Request —
The whole listing needs retyping exactly; keep the pictures out of it.

┄┄┄┄┄┄┄┄┄┄┄┄┄┄┄┄┄┄┄┄

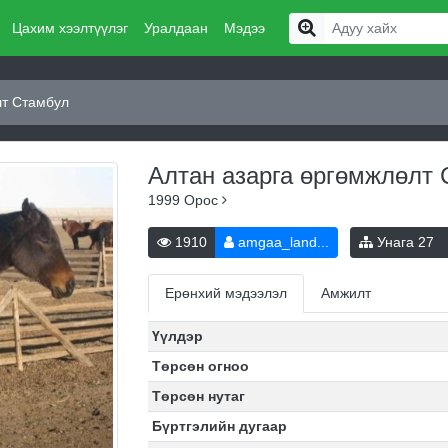
Цахим хээлтүүлэг
Уралдаан
Мэдээ
лт Стамбул
Алтан азарга өргөмжлөлт
1999
Орос
1910
amgaa_land...
Унага
27
Ерөнхий мэдээлэл
Амжилт
Үүлдэр
Төрсөн огноо
Төрсөн нутаг
Бүртгэлийн дугаар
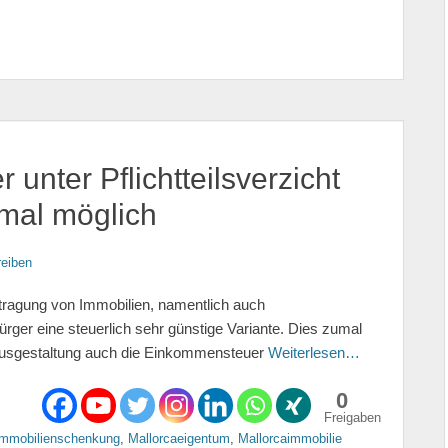
unter Pflichtteilsverzicht
nmal möglich
eiben
rtragung von Immobilien, namentlich auch
ürger eine steuerlich sehr günstige Variante. Dies zumal
Ausgestaltung auch die Einkommensteuer
Weiterlesen…
0
Freigaben
Immobilienschenkung
,
Mallorcaeigentum
,
Mallorcaimmobilie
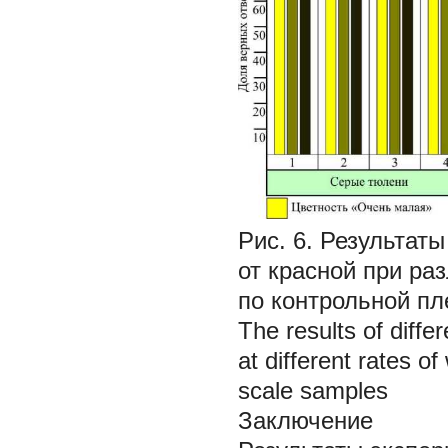
Рис. 6. Результа
от красной при ра
по контрольной пл
The results of diffe
at different rates of
scale samples
Заключение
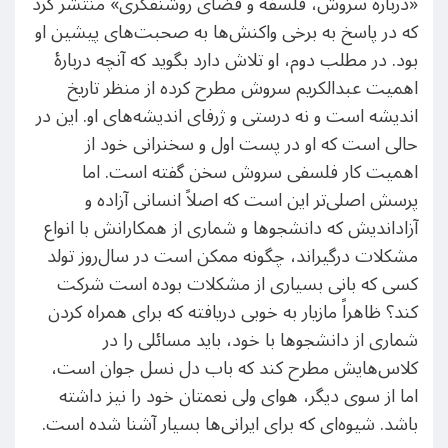
«درباره سروش، فلسفه و فضای روشنفکری» منتشر کرد
که در پاسخ به برخی واکنش‌ها به صحبت‌های پیشین او
بود. در مطلب دوم، او تلاش دارد بگوید که آنچه دربارۀ
اهمیت عبدالکریم سروش مطرح کرده از منظر تاریخ
اندیشه است و نه درستی و ژرفای اندیشه‌های او. این در
حالی است که او در پست اول و سخنرانی خود از
اهمیت کار فلسفی سروش سخن گفته است. اما
پرسش اصلی‌تر این است که اصلاً انسانی آزاده و
آزاداندیش که دانشجوها و شماری از همکارانش با انواع
مشکلات درگیراند، چگونه ممکن است در سال‌روز تولد
کسی که بانی بسیاری از مشکلات بوده است شرکت
کند؟ ظاهراً مازیار به خوبی دریافته که برای همراه کردن
شماری از دانشجوها با خود، باید مسائلی را در
کلاس‌هایش مطرح کند که باب دل نسل جوان است،
اما از سوی دیگر، هوای ولی نعمتان خود را نیز داشته
باشد. شیوه‌ای که برای ایرانی‌ها بسیار آشنا شده است.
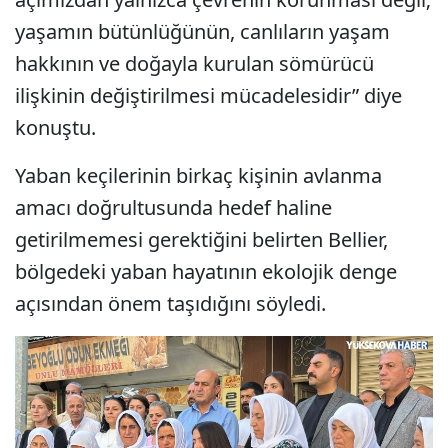
yaşamın bütünlüğünün, canlıların yaşam
hakkının ve doğayla kurulan sömürücü
ilişkinin değiştirilmesi mücadelesidir” diye
konuştu.
Yaban keçilerinin birkaç kişinin avlanma
amacı doğrultusunda hedef haline
getirilmemesi gerektiğini belirten Bellier,
bölgedeki yaban hayatının ekolojik denge
açısından önem taşıdığını söyledi.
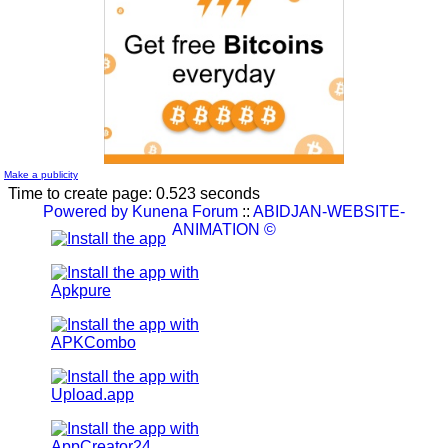
le réseau.
by
Nouvelle Communauté - Marketing
0 Reply.
Make a publicity
Time to create page: 0.523 seconds
Powered by
Kunena Forum
::
ABIDJAN-WEBSITE-
ANIMATION ©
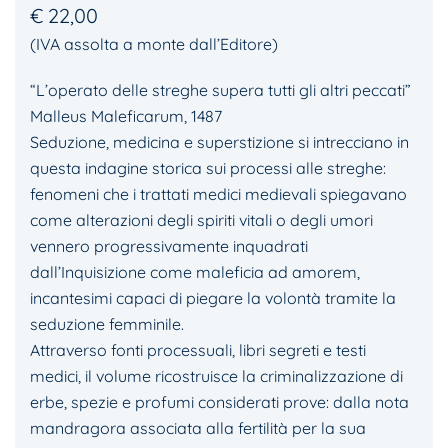
€
22,00
(IVA assolta a monte dall’Editore)
“L’operato delle streghe supera tutti gli altri peccati”
Malleus Maleficarum, 1487
Seduzione, medicina e superstizione si intrecciano in
questa indagine storica sui processi alle streghe:
fenomeni che i trattati medici medievali spiegavano
come alterazioni degli spiriti vitali o degli umori
vennero progressivamente inquadrati
dall’Inquisizione come maleficia ad amorem,
incantesimi capaci di piegare la volontà tramite la
seduzione femminile.
Attraverso fonti processuali, libri segreti e testi
medici, il volume ricostruisce la criminalizzazione di
erbe, spezie e profumi considerati prove: dalla nota
mandragora associata alla fertilità per la sua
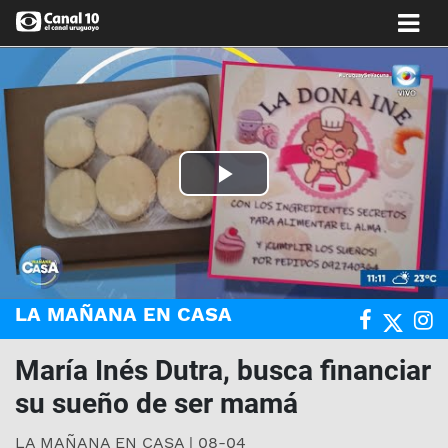
Play
Video
LA MAÑANA EN CASA
María Inés Dutra, busca financiar
su sueño de ser mamá
LA MAÑANA EN CASA | 08-04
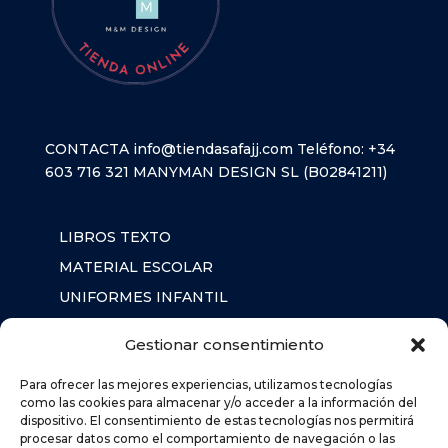
CONTACTA
info@tiendasafajj.com
Teléfono:
+34
603 716 321
MANYMAN DESIGN SL (B02841211)
LIBROS TEXTO
MATERIAL ESCOLAR
UNIFORMES INFANTIL
SUDADERAS
Gestionar consentimiento
MOCHILA
Para ofrecer las mejores experiencias, utilizamos tecnologías
como las cookies para almacenar y/o acceder a la información del
dispositivo. El consentimiento de estas tecnologías nos permitirá
AVISO LEGAL
procesar datos como el comportamiento de navegación o las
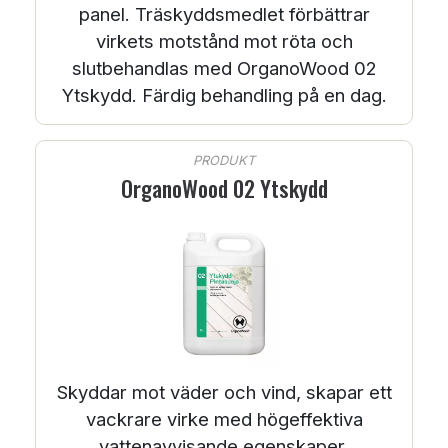
panel. Träskyddsmedlet förbättrar
virkets motstånd mot röta och
slutbehandlas med OrganoWood 02
Ytskydd. Färdig behandling på en dag.
PRODUKT
OrganoWood 02 Ytskydd
Skyddar mot väder och vind, skapar ett
vackrare virke med högeffektiva
vattenavvisande egenskaper.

┄┄┄┄┄┄┄┄┄┄┄┄┄┄┄┄┄┄┄┄

Reply to the task —
Цахим хээлтүүлэг
Уралдаан
Мэдээ
лт Стамбул
Алтан азарга өргөмжлөлт
1999
Орос
1910
amgaa_land...
Унага
27
Ерөнхий мэдээлэл
Амжилт
Үүлдэр
Төрсөн огноо
Төрсөн нутаг
Бүртгэлийн дугаар
unter Pflichtteilsverzicht
nmal möglich
eiben
rtragung von Immobilien, namentlich auch
ürger eine steuerlich sehr günstige Variante. Dies zumal
Ausgestaltung auch die Einkommensteuer
Weiterlesen…
0
Freigaben
Immobilienschenkung
,
Mallorcaeigentum
,
Mallorcaimmobilie
Рис. 6. Результа
от красной при ра
по контрольной пл
The results of diffe
at different rates of
scale samples
Заключение
«درباره سروش، فلسفه و فضای روشنفکری» منتشر کرد
که در پاسخ به برخی واکنش‌ها به صحبت‌های پیشین او
بود. در مطلب دوم، او تلاش دارد بگوید که آنچه دربارۀ
اهمیت عبدالکریم سروش مطرح کرده از منظر تاریخ
اندیشه است و نه درستی و ژرفای اندیشه‌های او. این در
حالی است که او در پست اول و سخنرانی خود از
اهمیت کار فلسفی سروش سخن گفته است. اما
پرسش اصلی‌تر این است که اصلاً انسانی آزاده و
آزاداندیش که دانشجوها و شماری از همکارانش با انواع
مشکلات درگیراند، چگونه ممکن است در سال‌روز تولد
کسی که بانی بسیاری از مشکلات بوده است شرکت
کند؟ ظاهراً مازیار به خوبی دریافته که برای همراه کردن
شماری از دانشجوها با خود، باید مسائلی را در
کلاس‌هایش مطرح کند که باب دل نسل جوان است،
اما از سوی دیگر، هوای ولی نعمتان خود را نیز داشته
باشد. شیوه‌ای که برای ایرانی‌ها بسیار آشنا شده است.
yaşamın bütünlüğünün, canlıların yaşam
hakkının ve doğayla kurulan sömürücü
ilişkinin değiştirilmesi mücadelesidir” diye
konuştu.
Yaban keçilerinin birkaç kişinin avlanma
amacı doğrultusunda hedef haline
getirilmemesi gerektiğini belirten Bellier,
bölgedeki yaban hayatının ekolojik denge
açısından önem taşıdığını söyledi.
le réseau.
by
Nouvelle Communauté - Marketing
0 Reply.
Make a publicity
Time to create page: 0.523 seconds
Powered by
Kunena Forum
::
ABIDJAN-WEBSITE-
ANIMATION ©
€
22,00
(IVA assolta a monte dall’Editore)
“L’operato delle streghe supera tutti gli altri peccati”
Malleus Maleficarum, 1487
Seduzione, medicina e superstizione si intrecciano in
questa indagine storica sui processi alle streghe:
fenomeni che i trattati medici medievali spiegavano
come alterazioni degli spiriti vitali o degli umori
vennero progressivamente inquadrati
dall’Inquisizione come maleficia ad amorem,
incantesimi capaci di piegare la volontà tramite la
seduzione femminile.
Attraverso fonti processuali, libri segreti e testi
medici, il volume ricostruisce la criminalizzazione di
erbe, spezie e profumi considerati prove: dalla nota
mandragora associata alla fertilità per la sua
Play
Video
LA MAÑANA EN CASA
María Inés Dutra, busca financiar
su sueño de ser mamá
LA MAÑANA EN CASA | 08-04
CONTACTA
info@tiendasafajj.com
Teléfono:
+34
603 716 321
MANYMAN DESIGN SL (B02841211)
LIBROS TEXTO
MATERIAL ESCOLAR
UNIFORMES INFANTIL
SUDADERAS
Gestionar consentimiento
MOCHILA
Para ofrecer las mejores experiencias, utilizamos tecnologías
como las cookies para almacenar y/o acceder a la información del
dispositivo. El consentimiento de estas tecnologías nos permitirá
AVISO LEGAL
procesar datos como el comportamiento de navegación o las
panel. Träskyddsmedlet förbättrar
virkets motstånd mot röta och
slutbehandlas med OrganoWood 02
Ytskydd. Färdig behandling på en dag.
PRODUKT
OrganoWood 02 Ytskydd
Skyddar mot väder och vind, skapar ett
vackrare virke med högeffektiva
vattenavvisande egenskaper.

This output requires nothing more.